Prompt: In the Java forum excerpt, why does the poster consider the check "if (getClass() == ExtendableThing.class)" unnecessary?

The problem may just lie in the fact that you are upcasting instead of using a new object, as in:

code:
ExtendableThing foo = new BlueThing();
System.out.println(foo.getAggregateDescription());

foo = new ShineyBlueThing();
System.out.println(foo.getAggregateDescription());
I'm not sure if this is some requirement that it has to be able to do, but if you are just going to be instantiating objects of it's subclassed types it should be ok?

Also stupid little thing but I don't think:

code:
  if (getClass() == ExtendableThing.class)
  {
    return "";
  }
should be needed since you can't instantiate ExtendableThing in the first place.

Edit: Jesus christ, sorry this post is all over the place :|

Twitchy fucked around with this message at 23:47 on Apr 24, 2008

Save the whales
Aug 31, 2004

by T. Finn
I think I've got it! At least, this solution appears to work. I avoid the problem of the method being overwritten by declaring new instances of the super classes and abandoning recursion.

code:
public String getAggregateDescription()

Skeletal landmark data

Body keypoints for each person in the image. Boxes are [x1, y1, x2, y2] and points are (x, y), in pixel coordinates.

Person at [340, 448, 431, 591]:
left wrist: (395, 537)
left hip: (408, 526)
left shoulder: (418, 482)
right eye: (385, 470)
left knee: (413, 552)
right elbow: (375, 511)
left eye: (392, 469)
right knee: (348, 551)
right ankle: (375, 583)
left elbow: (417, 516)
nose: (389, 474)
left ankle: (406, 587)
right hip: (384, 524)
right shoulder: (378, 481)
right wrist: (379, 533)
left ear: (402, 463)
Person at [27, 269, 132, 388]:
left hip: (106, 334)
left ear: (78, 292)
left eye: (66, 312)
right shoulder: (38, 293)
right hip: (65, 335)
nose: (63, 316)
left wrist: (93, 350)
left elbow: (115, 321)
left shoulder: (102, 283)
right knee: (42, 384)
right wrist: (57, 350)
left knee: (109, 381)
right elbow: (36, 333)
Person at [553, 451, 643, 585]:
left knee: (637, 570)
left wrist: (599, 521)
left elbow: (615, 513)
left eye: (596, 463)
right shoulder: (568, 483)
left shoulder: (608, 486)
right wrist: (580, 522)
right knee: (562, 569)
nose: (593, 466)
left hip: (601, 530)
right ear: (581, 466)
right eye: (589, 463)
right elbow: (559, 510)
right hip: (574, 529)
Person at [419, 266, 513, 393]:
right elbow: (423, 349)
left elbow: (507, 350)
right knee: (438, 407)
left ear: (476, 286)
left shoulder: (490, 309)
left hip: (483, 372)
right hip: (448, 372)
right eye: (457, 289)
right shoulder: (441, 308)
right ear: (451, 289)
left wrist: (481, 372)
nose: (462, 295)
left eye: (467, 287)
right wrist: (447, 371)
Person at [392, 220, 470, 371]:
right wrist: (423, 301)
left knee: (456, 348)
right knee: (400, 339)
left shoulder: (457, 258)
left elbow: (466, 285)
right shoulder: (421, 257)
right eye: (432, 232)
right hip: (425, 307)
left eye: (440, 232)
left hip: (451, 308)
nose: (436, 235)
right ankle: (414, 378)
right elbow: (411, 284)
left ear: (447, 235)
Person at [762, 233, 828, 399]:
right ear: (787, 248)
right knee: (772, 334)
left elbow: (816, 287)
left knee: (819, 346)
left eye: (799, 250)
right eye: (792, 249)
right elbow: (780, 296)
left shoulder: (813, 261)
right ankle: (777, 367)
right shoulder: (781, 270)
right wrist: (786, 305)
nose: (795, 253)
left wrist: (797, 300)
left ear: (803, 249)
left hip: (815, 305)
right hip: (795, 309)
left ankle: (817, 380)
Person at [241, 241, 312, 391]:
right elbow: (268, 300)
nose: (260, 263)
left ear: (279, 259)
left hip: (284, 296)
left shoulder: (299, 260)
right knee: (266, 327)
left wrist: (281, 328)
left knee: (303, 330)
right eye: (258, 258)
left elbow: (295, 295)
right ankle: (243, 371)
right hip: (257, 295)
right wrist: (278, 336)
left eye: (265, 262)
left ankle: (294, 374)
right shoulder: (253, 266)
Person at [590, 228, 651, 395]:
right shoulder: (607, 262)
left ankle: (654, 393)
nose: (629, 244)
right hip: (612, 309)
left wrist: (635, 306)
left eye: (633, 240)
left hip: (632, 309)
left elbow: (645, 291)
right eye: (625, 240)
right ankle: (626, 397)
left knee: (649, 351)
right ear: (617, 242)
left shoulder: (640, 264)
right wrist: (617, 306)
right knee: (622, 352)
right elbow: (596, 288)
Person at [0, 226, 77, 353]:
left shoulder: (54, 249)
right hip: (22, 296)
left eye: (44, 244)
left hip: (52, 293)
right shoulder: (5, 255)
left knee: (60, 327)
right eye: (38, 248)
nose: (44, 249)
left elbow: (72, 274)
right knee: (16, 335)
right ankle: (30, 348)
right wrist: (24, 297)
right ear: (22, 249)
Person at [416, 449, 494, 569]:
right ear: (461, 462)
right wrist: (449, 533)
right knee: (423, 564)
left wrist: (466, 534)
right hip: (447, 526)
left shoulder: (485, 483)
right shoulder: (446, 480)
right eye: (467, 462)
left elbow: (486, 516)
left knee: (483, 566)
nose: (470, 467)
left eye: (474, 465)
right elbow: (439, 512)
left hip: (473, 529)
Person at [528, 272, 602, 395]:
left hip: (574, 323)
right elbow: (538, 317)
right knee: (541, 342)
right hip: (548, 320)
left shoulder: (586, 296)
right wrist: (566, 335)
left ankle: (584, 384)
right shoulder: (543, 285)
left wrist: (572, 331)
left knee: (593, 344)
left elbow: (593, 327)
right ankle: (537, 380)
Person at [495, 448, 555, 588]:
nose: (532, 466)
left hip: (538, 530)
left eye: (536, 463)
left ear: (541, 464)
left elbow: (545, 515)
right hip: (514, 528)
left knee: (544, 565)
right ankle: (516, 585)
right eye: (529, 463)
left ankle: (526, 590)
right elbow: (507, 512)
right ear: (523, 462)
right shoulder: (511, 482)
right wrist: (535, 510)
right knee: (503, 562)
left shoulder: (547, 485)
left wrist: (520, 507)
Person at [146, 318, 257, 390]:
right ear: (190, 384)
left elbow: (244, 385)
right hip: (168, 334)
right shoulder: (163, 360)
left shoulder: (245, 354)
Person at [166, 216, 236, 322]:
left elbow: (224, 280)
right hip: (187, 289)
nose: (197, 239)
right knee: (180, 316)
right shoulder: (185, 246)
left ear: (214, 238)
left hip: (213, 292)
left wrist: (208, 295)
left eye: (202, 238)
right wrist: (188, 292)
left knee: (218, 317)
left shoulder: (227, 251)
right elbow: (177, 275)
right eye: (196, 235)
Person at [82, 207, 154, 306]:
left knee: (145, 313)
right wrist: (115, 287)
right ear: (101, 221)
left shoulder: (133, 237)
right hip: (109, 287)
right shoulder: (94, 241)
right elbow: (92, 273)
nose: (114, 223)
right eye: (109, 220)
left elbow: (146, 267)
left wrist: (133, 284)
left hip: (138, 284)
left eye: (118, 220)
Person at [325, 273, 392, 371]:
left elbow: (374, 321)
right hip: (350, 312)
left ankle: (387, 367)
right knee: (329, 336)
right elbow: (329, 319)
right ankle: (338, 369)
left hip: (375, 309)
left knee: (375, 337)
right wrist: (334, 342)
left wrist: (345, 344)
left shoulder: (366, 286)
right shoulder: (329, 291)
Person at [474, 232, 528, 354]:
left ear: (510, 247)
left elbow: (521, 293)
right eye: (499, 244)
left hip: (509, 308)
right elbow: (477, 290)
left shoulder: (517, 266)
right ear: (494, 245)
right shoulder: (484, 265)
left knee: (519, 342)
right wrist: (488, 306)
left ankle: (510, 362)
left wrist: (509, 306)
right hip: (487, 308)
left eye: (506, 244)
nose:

Task output: The poster says the check shouldn't be needed because ExtendableThing can't be instantiated in the first place.